The OMO gives you the option to transfer your fund and get an annuity from another provider. This allows you to shop around the annuity market for a better deal. It may be possible to increase your income by up to 30% by using the OMO or more if you are eligible for an Enhanced or Impaired Life Annuity.

Financial Advice is Important in Your Retirement Income Decision

There are a number of annuity providers and many online comparison sites which can give you quotes for your annuity. However, given the importance of the decisions you need to make, and the need to look at a number of providers to get the most competitive rate, it is important to get expert financial advice from a Financial Adviser.

A Financial Adviser can advise on the most suitable method of providing retirement income as an Annuity may not be the right choice for you.

Can I take a tax-free sum from my pension before buying an annuity?

Yes. The good news is that when you retire, you can normally take up to 25% of your total pension fund as a lump sum. The lump sum is tax free – whereas income received from a pension is taxable. You can spend this money however you wish.
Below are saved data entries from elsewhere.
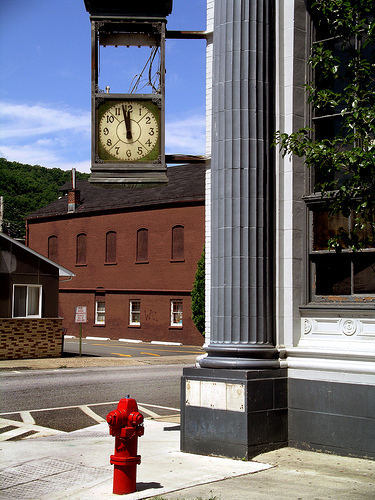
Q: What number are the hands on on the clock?
A: 12.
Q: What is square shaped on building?
A: Window.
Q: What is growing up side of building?
A: Green foliage.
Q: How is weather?
A: Blue sky with white clouds.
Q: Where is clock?
A: Hanging from building.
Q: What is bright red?
A: Fire hydrant.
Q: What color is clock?
A: Green and white.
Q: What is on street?
A: White paint.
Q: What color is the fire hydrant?
A: Red.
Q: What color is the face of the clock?
A: White.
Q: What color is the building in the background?
A: Brown.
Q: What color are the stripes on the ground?
A: White.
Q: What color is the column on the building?
A: Grey.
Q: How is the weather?
A: Sunny.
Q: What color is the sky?
A: Blue.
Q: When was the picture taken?
A: Daytime.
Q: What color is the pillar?
A: Black.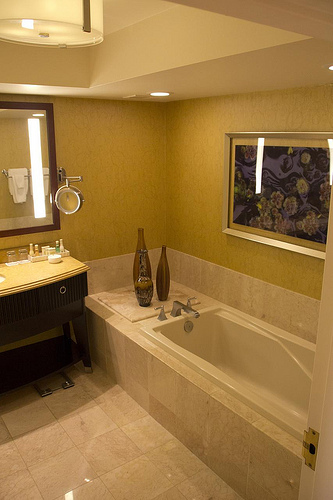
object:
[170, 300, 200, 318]
faucet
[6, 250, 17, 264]
glasses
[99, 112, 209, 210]
wall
Please remember though, that if you take a lump sum from your pension fund it will reduce the amount of money left to provide you with your income in retirement. If you do decide to take a tax free lump sum from your pension, you should consider carefully how you will use the money, including whether or not to invest some or all of it to supplement your annuity income.

Pensions are tax-efficient, so will my annuity income be tax-free?

No. The income from your pension annuity will be taxed as earned income under the PAYE scheme. Tax is deducted by the annuity provider before you receive your income. There is no liability to pay national insurance.

On retirement, it’s important to send in your original P45 to the insurance company. If not, your provider will set up the annuity on a temporary tax code until they receive the correct tax code from HM Revenue & Customs.

Can an annuity be altered at a later date?

Once you have bought a conventional or enhanced annuity you can’t change it in any way. If you buy a fixed term annuity, you can change your benefits at the end of the plan term by reinvesting in another pension product. It is therefore important to consider your options carefully before buying an annuity.

It is estimated that more than 150,000 people each year fail to benefit from the most competitive annuity rates and this can mean missing out on potentially thousands of pounds in lost income. Exercising your right to use the Open Market Option means you don't have to accept what your pension provider offers.

What happens if I have more than one pension plan?

 If you have more than one pension fund you can treat them independently for the provision of your retirement income. For example, you could take benefits from one pension whilst leaving another invested. However, it pays to check whether better annuity rates are available for bigger funds. If so, it may be in your best interests to combine your pensions.

Can I get a better annuity rate if I'm a smoker?

 If you smoke cigarettes, cigars or tobacco regularly, you need to disclose this when requesting a quotation as this may qualify you for an enhanced annuity. Because your life expectancy may be reduced when compared to the average, some specialist providers may offer more income than is available from a standard annuity.

What is an enhanced annuity?

This is a type of conventional annuity that pays an increased level of income if your health or lifestyle reduces your life expectancy – for example if you are overweight, smoke or have suffered from an illness that affects your life expectancy. Annuity providers can effectively pay you more each year as they expect you to receive the income for fewer years than a healthy individual. It may also be called impaired or impaired life annuity.